*Goal of the exercise:*
Beginning with the line containing "as the maximum" and ending with the last line of the entries below, copy each line exactly and nothing else.

════════════════

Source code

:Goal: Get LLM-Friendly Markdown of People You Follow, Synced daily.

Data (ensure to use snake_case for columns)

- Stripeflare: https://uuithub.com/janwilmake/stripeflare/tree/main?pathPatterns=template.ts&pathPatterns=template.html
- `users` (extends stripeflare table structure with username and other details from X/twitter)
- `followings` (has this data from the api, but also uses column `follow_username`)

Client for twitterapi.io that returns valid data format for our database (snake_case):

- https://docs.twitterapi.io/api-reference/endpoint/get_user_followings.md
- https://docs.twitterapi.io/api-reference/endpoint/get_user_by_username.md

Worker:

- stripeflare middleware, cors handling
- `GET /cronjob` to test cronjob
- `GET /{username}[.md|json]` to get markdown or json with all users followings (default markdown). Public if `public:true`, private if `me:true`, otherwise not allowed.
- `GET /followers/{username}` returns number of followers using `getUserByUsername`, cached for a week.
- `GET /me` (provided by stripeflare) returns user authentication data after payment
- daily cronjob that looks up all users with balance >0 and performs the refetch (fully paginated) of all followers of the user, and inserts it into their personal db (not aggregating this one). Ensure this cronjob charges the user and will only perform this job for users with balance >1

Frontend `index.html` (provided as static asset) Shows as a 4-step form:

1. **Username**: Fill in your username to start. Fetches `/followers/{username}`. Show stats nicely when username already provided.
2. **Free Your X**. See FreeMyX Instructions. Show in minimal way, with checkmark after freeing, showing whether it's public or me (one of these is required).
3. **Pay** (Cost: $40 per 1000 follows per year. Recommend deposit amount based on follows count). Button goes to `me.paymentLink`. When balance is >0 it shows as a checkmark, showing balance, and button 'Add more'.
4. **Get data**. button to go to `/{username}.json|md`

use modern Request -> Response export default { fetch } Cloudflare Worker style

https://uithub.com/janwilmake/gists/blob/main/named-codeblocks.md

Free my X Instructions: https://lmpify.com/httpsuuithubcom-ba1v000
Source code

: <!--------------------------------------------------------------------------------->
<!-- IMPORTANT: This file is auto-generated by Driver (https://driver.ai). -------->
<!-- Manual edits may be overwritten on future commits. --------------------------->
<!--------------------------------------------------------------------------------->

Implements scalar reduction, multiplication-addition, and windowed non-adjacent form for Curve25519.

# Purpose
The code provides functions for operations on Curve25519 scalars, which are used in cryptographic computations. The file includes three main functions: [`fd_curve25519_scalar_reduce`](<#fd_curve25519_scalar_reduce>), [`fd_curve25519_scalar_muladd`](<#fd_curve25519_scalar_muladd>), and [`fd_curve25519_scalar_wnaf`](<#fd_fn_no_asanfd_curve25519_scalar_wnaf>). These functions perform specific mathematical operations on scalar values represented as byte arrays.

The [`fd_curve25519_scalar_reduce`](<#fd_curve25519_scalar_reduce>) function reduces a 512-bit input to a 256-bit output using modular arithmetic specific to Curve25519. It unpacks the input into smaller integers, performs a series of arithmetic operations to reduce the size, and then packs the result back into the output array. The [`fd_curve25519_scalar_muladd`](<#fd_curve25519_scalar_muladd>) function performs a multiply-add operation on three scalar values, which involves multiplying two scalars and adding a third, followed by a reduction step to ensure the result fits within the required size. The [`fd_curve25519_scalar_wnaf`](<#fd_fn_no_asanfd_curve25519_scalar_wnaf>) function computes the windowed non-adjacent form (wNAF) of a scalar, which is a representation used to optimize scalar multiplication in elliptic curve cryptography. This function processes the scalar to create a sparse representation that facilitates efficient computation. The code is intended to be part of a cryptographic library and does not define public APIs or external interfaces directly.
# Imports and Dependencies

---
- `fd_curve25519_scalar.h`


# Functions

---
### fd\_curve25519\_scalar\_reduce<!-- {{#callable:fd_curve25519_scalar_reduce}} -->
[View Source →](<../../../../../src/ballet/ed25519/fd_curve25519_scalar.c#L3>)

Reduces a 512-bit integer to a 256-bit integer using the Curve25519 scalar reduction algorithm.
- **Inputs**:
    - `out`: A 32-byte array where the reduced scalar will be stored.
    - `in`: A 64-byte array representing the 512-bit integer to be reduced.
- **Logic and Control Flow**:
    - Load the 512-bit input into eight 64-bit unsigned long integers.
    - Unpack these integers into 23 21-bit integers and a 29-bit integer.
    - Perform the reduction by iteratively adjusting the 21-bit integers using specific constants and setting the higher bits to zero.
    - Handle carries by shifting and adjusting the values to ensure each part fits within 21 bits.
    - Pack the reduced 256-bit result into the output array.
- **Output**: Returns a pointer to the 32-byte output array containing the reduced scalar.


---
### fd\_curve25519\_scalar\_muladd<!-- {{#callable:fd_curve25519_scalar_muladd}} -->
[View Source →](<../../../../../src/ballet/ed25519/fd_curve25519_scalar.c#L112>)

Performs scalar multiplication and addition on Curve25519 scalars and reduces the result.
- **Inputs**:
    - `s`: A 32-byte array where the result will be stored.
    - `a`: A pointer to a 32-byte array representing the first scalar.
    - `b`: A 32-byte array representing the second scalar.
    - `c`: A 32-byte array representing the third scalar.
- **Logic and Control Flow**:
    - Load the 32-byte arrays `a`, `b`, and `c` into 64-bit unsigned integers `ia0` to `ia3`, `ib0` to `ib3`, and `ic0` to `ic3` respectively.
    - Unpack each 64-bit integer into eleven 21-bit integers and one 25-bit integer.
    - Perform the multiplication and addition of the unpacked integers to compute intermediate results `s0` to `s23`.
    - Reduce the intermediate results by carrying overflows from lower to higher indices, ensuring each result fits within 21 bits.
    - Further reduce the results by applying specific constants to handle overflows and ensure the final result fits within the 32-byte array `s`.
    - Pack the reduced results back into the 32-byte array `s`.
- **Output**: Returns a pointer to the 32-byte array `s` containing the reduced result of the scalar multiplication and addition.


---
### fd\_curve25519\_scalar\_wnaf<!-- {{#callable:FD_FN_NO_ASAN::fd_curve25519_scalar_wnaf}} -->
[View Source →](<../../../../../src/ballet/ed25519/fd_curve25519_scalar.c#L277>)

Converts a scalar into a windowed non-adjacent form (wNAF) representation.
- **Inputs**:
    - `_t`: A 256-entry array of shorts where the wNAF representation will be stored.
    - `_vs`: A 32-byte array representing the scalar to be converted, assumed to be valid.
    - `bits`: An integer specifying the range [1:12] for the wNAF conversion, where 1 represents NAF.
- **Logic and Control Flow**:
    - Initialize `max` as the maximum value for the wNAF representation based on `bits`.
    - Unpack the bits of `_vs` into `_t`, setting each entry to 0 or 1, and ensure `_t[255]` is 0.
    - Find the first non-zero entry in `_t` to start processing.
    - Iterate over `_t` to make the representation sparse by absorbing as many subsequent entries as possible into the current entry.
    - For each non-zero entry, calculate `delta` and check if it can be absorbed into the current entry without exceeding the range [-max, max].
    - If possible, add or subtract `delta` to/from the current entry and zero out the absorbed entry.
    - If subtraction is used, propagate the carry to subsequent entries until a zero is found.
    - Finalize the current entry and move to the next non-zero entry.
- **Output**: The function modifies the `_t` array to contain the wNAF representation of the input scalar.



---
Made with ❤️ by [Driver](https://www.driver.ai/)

════════════════

*Final answer:*
    - Initialize `max` as the maximum value for the wNAF representation based on `bits`.
    - Unpack the bits of `_vs` into `_t`, setting each entry to 0 or 1, and ensure `_t[255]` is 0.
    - Find the first non-zero entry in `_t` to start processing.
    - Iterate over `_t` to make the representation sparse by absorbing as many subsequent entries as possible into the current entry.
    - For each non-zero entry, calculate `delta` and check if it can be absorbed into the current entry without exceeding the range [-max, max].
    - If possible, add or subtract `delta` to/from the current entry and zero out the absorbed entry.
    - If subtraction is used, propagate the carry to subsequent entries until a zero is found.
    - Finalize the current entry and move to the next non-zero entry.
- **Output**: The function modifies the `_t` array to contain the wNAF representation of the input scalar.



---
Made with ❤️ by [Driver](https://www.driver.ai/)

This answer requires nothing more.